[Opening Given information section]
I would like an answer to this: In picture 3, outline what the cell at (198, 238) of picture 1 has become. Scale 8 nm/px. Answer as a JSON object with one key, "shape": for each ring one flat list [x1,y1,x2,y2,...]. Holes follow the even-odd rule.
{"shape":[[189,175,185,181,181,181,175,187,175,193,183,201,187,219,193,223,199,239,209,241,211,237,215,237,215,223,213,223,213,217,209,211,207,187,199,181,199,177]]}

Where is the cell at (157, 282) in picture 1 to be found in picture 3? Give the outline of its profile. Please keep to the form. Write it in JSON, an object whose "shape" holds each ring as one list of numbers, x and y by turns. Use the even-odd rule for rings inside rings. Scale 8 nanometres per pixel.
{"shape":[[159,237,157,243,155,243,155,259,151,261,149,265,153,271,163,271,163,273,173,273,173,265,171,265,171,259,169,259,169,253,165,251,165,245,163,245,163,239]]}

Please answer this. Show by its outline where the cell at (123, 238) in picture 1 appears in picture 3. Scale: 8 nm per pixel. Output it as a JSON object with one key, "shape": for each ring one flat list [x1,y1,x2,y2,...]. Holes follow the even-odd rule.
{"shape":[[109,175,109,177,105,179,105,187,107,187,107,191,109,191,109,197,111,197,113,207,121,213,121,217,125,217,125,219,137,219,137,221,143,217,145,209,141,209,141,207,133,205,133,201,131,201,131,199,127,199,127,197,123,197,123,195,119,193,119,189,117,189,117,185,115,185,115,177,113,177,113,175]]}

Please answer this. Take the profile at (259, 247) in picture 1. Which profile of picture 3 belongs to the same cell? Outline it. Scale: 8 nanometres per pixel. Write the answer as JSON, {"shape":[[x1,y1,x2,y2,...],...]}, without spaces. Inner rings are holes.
[Closing Given information section]
> [What needs to be done]
Return all of the material verbatim, with no line left out.

> [Finished exercise]
I would like an answer to this: In picture 3, outline what the cell at (198, 238) of picture 1 has become. Scale 8 nm/px. Answer as a JSON object with one key, "shape": for each ring one flat list [x1,y1,x2,y2,...]. Holes follow the even-odd rule.
{"shape":[[189,175,185,181,181,181,175,187,175,193,183,201,187,219,193,223,199,239,209,241,211,237,215,237,215,223,213,223,213,217,209,211,207,187,199,181,199,177]]}

Where is the cell at (157, 282) in picture 1 to be found in picture 3? Give the outline of its profile. Please keep to the form. Write it in JSON, an object whose "shape" holds each ring as one list of numbers, x and y by turns. Use the even-odd rule for rings inside rings. Scale 8 nanometres per pixel.
{"shape":[[159,237,157,243,155,243,155,259,151,261,149,265,153,271,163,271,163,273,173,273,173,265,171,265,171,259,169,259,169,253,165,251,165,245,163,245,163,239]]}

Please answer this. Show by its outline where the cell at (123, 238) in picture 1 appears in picture 3. Scale: 8 nm per pixel. Output it as a JSON object with one key, "shape": for each ring one flat list [x1,y1,x2,y2,...]. Holes follow the even-odd rule.
{"shape":[[109,175,109,177,105,179,105,187,107,187,107,191,109,191,109,197,111,197,113,207,121,213,121,217,125,217,125,219,137,219,137,221,143,217,145,209,141,209,141,207,133,205,133,201,131,201,131,199,127,199,127,197,123,197,123,195,119,193,119,189,117,189,117,185,115,185,115,177,113,177,113,175]]}

Please answer this. Take the profile at (259, 247) in picture 1. Which profile of picture 3 belongs to the same cell? Outline it. Scale: 8 nanometres per pixel. Write the answer as JSON, {"shape":[[x1,y1,x2,y2,...],...]}, without spaces. Inner rings are holes.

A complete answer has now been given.